Маячившие на горизонте горы придвинулись — и многое вдруг изменилось вокруг. Исчез песок, высокая трава встала по обе стороны шоссе. Промелькнула деревня — глиняные, без окон домики, сплетенные из веток заборы. Появилась пальмовая рощица справа, за ней — густые, словно джунгли, заросли бананов. Но и пальмы, и трава, и бананы — все покрыто густым слоем пыли, все изнывает от недостатка влаги.
Год назад здесь все было по-другому: по арыкам текла вода, ее отводили из реки Бана, единственной реки в этой местности. Но осенью 1981 года плотину на реке разрушил сель, и водохранилище исчезло. Огромный район остался без влаги, которая давала жизнь и пропитание.
Йеменцам пришли на помощь советские инженеры и рабочие. Был срочно создан проект новой плотины. На берегу Баны появилась советская техника. На строительство этой плотины, которое началось всего месяц назад, мы и держали путь.

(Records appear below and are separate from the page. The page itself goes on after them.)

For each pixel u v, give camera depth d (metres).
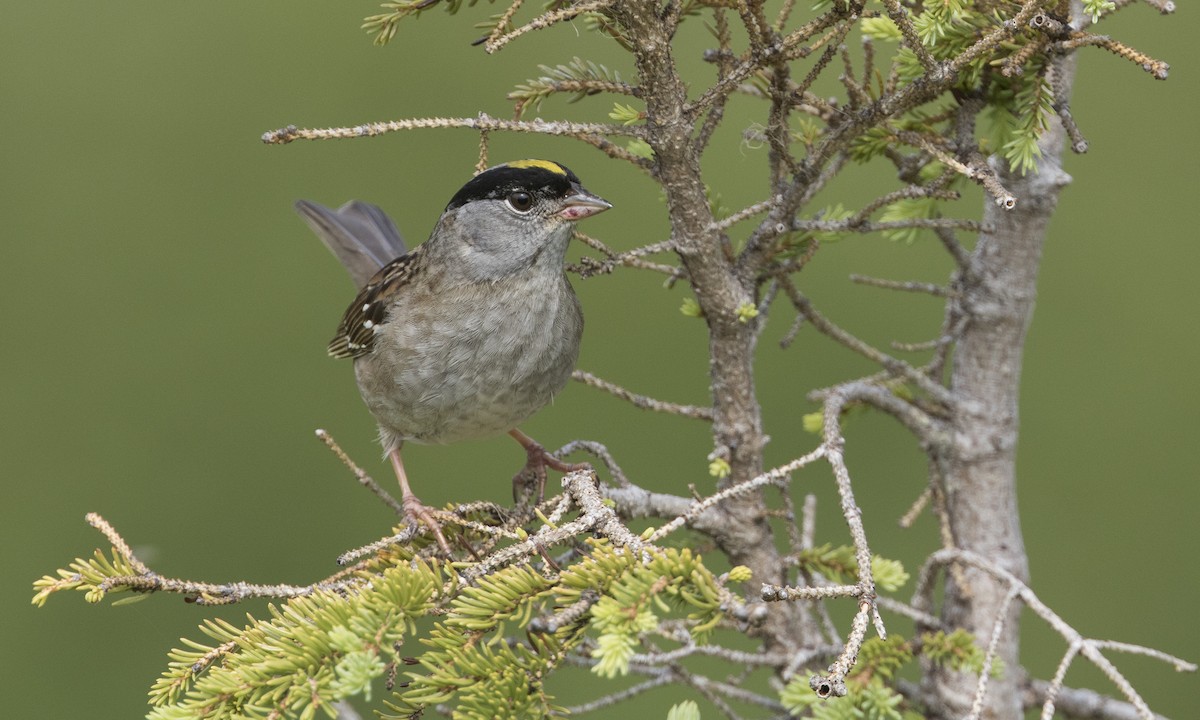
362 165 11.98
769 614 5.96
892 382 6.40
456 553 5.49
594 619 4.02
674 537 6.90
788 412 11.02
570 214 6.71
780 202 5.51
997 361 6.13
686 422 11.04
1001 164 5.89
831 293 11.30
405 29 12.14
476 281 6.77
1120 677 4.88
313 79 12.11
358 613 4.30
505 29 5.15
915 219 5.64
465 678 4.23
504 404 6.91
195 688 4.36
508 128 4.90
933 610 6.01
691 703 4.27
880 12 5.64
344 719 6.08
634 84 5.64
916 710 6.21
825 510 10.51
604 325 11.38
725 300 5.61
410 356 6.87
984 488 6.17
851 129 5.24
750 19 4.92
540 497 6.65
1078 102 11.66
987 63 5.32
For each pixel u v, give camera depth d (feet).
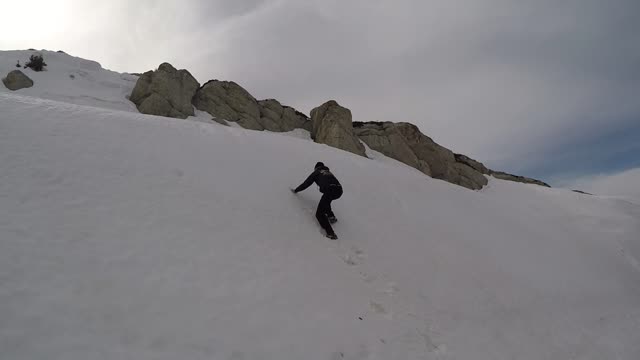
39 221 14.42
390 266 22.61
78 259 13.20
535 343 21.29
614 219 60.23
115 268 13.42
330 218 24.02
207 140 30.32
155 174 21.24
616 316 29.32
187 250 15.93
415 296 20.49
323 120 88.02
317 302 16.11
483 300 23.35
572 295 30.09
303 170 32.60
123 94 75.31
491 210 47.42
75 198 16.67
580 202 70.64
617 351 23.35
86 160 19.97
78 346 10.14
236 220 19.90
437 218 34.91
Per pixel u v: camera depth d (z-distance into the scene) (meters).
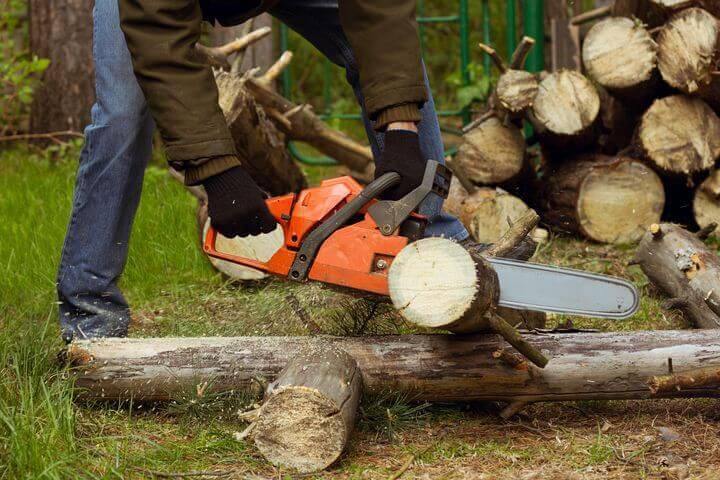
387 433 4.65
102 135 5.09
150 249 8.10
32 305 6.87
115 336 5.37
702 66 8.04
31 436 4.18
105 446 4.51
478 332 4.71
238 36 11.64
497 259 4.56
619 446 4.52
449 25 17.28
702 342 4.69
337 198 4.61
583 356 4.65
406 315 4.35
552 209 9.06
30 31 12.77
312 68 16.42
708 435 4.64
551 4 12.51
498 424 4.83
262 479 4.20
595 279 4.46
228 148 4.38
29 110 13.21
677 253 6.14
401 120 4.54
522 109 8.58
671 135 8.46
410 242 4.65
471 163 9.06
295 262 4.61
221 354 4.79
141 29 4.42
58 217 8.74
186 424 4.74
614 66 8.46
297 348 4.79
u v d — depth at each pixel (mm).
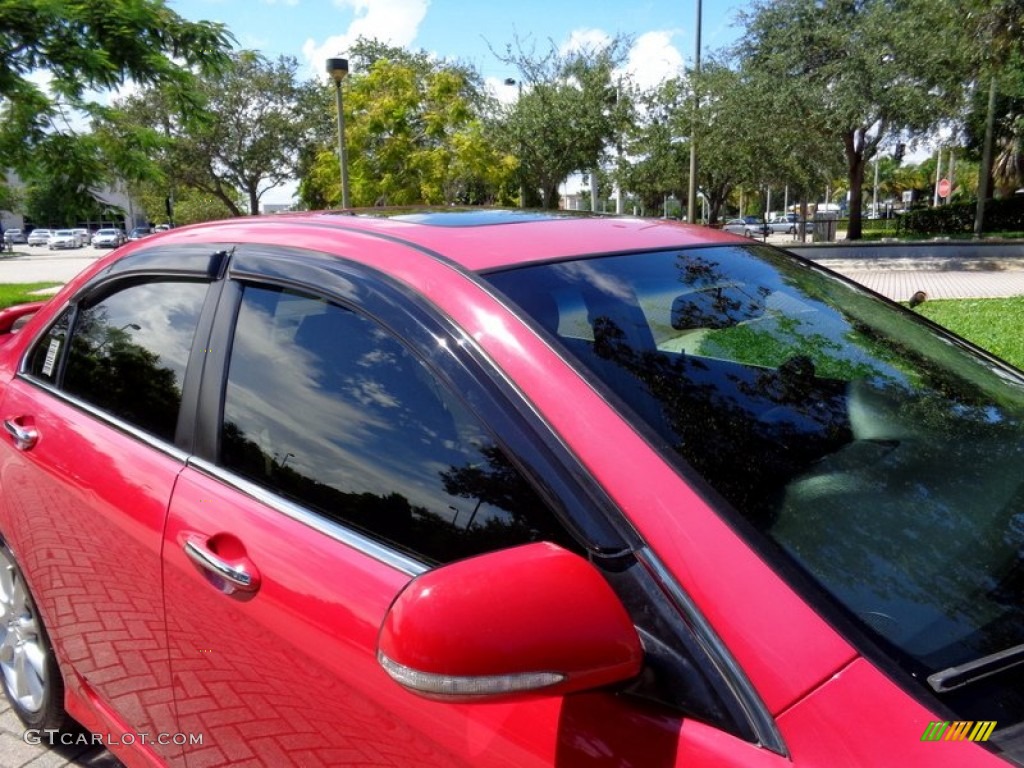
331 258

…Послышался рев моторов — он шел откуда-то из глубины земли. Потом я увидел стрелы экскаваторов, точнее, только верхушки стрел. Лишь подойдя к краю глубокого котлована, я понял: стройка развернулась на дне почти полностью высохшей реки. Там урчали, вздыбливая валы земли, бульдозеры, грызли сухую гальку ковши экскаваторов. Туда ныряли знакомые уральские самосвалы и через несколько минут вылезали, натужно гудя, унося в кузовах очередные кубометры породы…
Новенький ярко-желтый бульдозер остановился у края котлована, ожидая, когда ему дадут команду на спуск. За рычагами сидел немолодой уже йеменец в традиционном ярком платке на голове. Я нацелился на него объективом фотоаппарата — он улыбнулся и, заглушив мотор, спрыгнул на землю.
— Меня зовут Салех, — сказал он. протягивая измазанную машинным маслом ладонь. — Салех, бульдозерист. Меня учил профессии русский. Фамилию его выговорить трудно. Только имя — Юра! Юра — товарищ! Почти все йеменцы, что работают здесь, учились или сейчас учатся у советских рабочих.
Сооружение плотины на Бане — совместная интернациональная стройка. Начали ее девять советских специалистов — они сами монтировали мастерские, склад, бетономешалку. Помощников тогда еЩе не было. Но через несколько дней, узнав про стройку, потянулись на нее люди из соседних городков и селений. Механизаторов оказалось среди них мало — все больше плотники, каменщики, а многие вообще без профессий. Но и этих, последних, брали на работу, формируя из них учебные бригады.